Par des mémoires en défense, enregistrés le 19 novembre 2024, le 30 janvier 2025 et le 12 février 2025, le ministre de l’économie, des finances et de la souveraineté industrielle et numérique conclut au non-lieu à statuer à hauteur du dégrèvement prononcé en cours d’instance et au rejet du surplus des conclusions de la requête.
Il fait valoir que :
- par une décision du 19 novembre 2024, un dégrèvement des cotisations supplémentaires d’impôt sur le revenu et contributions sociales auxquelles Mme C… a été assujettie au titre des années 2009 à 2013, d’un montant total de 282 732 euros en droits et de 179 888 euros en pénalités, lui a été accordée ;
- aucun des moyens soulevés au soutien du surplus des conclusions en décharge présentées par Mme C… n’est fondé.
Vu les autres pièces du dossier.
Vu :
- le code général des impôts et le livre des procédures fiscales ;
- et le code de justice administrative.
Les parties ont été régulièrement averties du jour de l’audience.
Ont été entendus au cours de l’audience publique :
- le rapport de M. Aggiouri ;
- et les conclusions de Mme de Phily, rapporteure publique.
Considérant ce qui suit :
1. Mme C… a fait l’objet d’un contrôle sur pièces de son dossier fiscal, à l’issue duquel l’administration fiscale l’a assujettie à des cotisations supplémentaires d’impôt sur le revenu et de contributions sociales au titre des années 2008 à 2013, selon la procédure de rectification contradictoire. Mme C… relève appel du jugement par lequel le tribunal administratif de Paris a rejeté sa demande tendant à la décharge de ces impositions, ainsi que des pénalités correspondantes.
Sur l’étendue du litige :
2. Par une décision du 19 novembre 2024, postérieure à l’introduction de la requête de Mme C…, la direction nationale des vérifications de situations fiscales a prononcé un dégrèvement partiel des cotisations supplémentaires d’impôt sur le revenu et de contributions sociales en litige d’un montant total de 282 732 euros en droits et de 179 888 euros en pénalités au titre des années 2009 à 2013. A concurrence de ce dégrèvement, les conclusions à fin de décharge présentées par Mme C… sont devenues sans objet et il n’y a pas lieu d’y statuer.

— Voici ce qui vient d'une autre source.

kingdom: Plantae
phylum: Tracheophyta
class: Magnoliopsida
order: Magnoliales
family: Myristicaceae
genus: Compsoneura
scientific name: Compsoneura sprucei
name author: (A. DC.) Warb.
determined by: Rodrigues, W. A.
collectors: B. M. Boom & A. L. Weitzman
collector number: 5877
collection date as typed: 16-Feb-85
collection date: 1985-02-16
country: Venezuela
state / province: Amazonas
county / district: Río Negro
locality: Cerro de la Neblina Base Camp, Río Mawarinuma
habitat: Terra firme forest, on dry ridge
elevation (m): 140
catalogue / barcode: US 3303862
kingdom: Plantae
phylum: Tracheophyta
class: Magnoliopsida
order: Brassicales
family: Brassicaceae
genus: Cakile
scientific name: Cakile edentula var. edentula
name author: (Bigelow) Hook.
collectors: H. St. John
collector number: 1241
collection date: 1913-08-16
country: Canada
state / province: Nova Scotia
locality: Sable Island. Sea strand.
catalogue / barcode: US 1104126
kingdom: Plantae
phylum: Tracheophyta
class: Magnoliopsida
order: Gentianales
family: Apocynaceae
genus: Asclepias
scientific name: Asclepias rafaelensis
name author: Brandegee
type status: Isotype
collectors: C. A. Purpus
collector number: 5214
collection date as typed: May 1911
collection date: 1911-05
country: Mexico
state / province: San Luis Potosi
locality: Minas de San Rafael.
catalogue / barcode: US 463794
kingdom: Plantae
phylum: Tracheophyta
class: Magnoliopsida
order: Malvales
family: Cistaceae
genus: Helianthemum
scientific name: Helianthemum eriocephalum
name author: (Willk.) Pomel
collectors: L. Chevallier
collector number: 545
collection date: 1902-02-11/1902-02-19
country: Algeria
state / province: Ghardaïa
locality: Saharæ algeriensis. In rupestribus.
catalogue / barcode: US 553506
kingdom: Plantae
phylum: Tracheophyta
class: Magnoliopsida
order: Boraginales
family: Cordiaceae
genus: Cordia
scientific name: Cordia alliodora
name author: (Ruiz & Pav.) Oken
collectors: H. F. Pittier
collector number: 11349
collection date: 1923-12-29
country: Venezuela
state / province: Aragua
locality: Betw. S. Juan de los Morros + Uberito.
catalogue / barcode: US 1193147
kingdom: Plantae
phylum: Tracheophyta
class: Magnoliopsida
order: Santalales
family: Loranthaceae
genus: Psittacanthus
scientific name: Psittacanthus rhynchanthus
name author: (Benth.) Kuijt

Sur le surplus des conclusions en décharge :
En ce qui concerne la régularité de la procédure d’imposition :
3. En premier lieu, aux termes de l’article L. 81 du livre des procédures fiscales : « Le droit de communication permet aux agents de l’administration, pour l’établissement de l’assiette, le contrôle et le recouvrement des impôts, d’avoir connaissance des documents et des renseignements mentionnés aux articles du présent chapitre dans les conditions qui y sont précisées […] ». Aux termes de l’article L. 82 C du même livre : « A l’occasion de toute procédure judiciaire, le ministère public peut communiquer les dossiers à l’administration des finances. / Cette dernière porte à la connaissance du ministère public, spontanément dans un délai de six mois après leur transmission ou à sa demande, l’état d’avancement des recherches de nature fiscale auxquelles elle a procédé à la suite de la communication de ces dossiers. […] ». Enfin, aux termes de l’article L. 101 du même livre : « L’autorité judiciaire doit communiquer à l’administration des finances toute indication qu’elle recueille, à l’occasion de toute procédure judiciaire, de nature à faire présumer une fraude commise en matière fiscale ou une manœuvre quelconque ayant eu pour objet ou pour résultat de frauder ou de compromettre un impôt. / L’administration des finances porte à la connaissance du juge d’instruction ou du procureur de la République, spontanément dans un délai de six mois après leur transmission ou à sa demande, l’état d’avancement des recherches de nature fiscale auxquelles elle a procédé à la suite de la communication des indications effectuée en application du premier alinéa. […] ».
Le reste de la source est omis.